VII-INPUT FILES contain input files for all compounds in three solvents:
Description:
All quantum chemical input files used in calculations.
Organization:
By solvent:
1-heptane (nonpolar)
2-chloroform (moderately polar)
3-water (polar)
File Contents:
Atomic coordinates (Cartesian, Å)
Charge and multiplicity
Method: B3LYP/def2-TZVP
Solvent model: SMD
Naming conventions: HBX-enol/enol-S0/s1-solvents-opt (X = N/O/S; solvents = heptane/chloroform/water)
Software guidance: All of the files should be open by GaussView or as .txt and run by Gaussian software.

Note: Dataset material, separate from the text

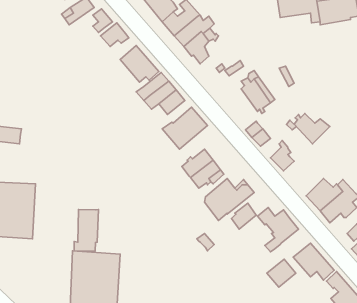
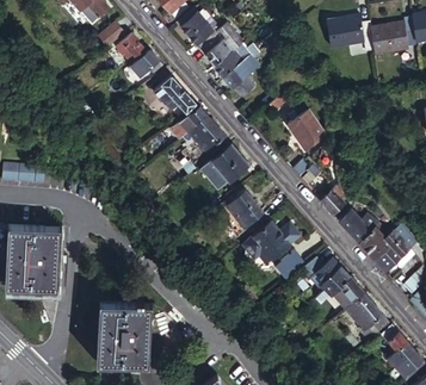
building: [294,113,330,144] -> [339,209,378,242]
building: [74,209,99,251] -> none
building: [267,259,296,287] -> [332,279,364,310]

The dataset was collected during the Gaussian 16 suite of programs at The University of Danang - University of Technology and Education, Vietnam, and La Trobe University, Australia. Geometry optimizations for both the ground state (S₀) and first excited state (S₁) of the investigated compounds were carried out at the B3LYP/def2-TZVP level. Vibrational frequency analyses at the same level confirmed minima (no imaginary frequencies) and transition states (one imaginary frequency). Solvent effects were modeled using the SMD approach with three representative solvents of increasing polarity: heptane (nonpolar), chloroform (moderately polar), and water (polar protic). Topological analyses of the electron density were performed using the AIM software package, with wavefunctions generated at the B3LYP/def2-TZVP level.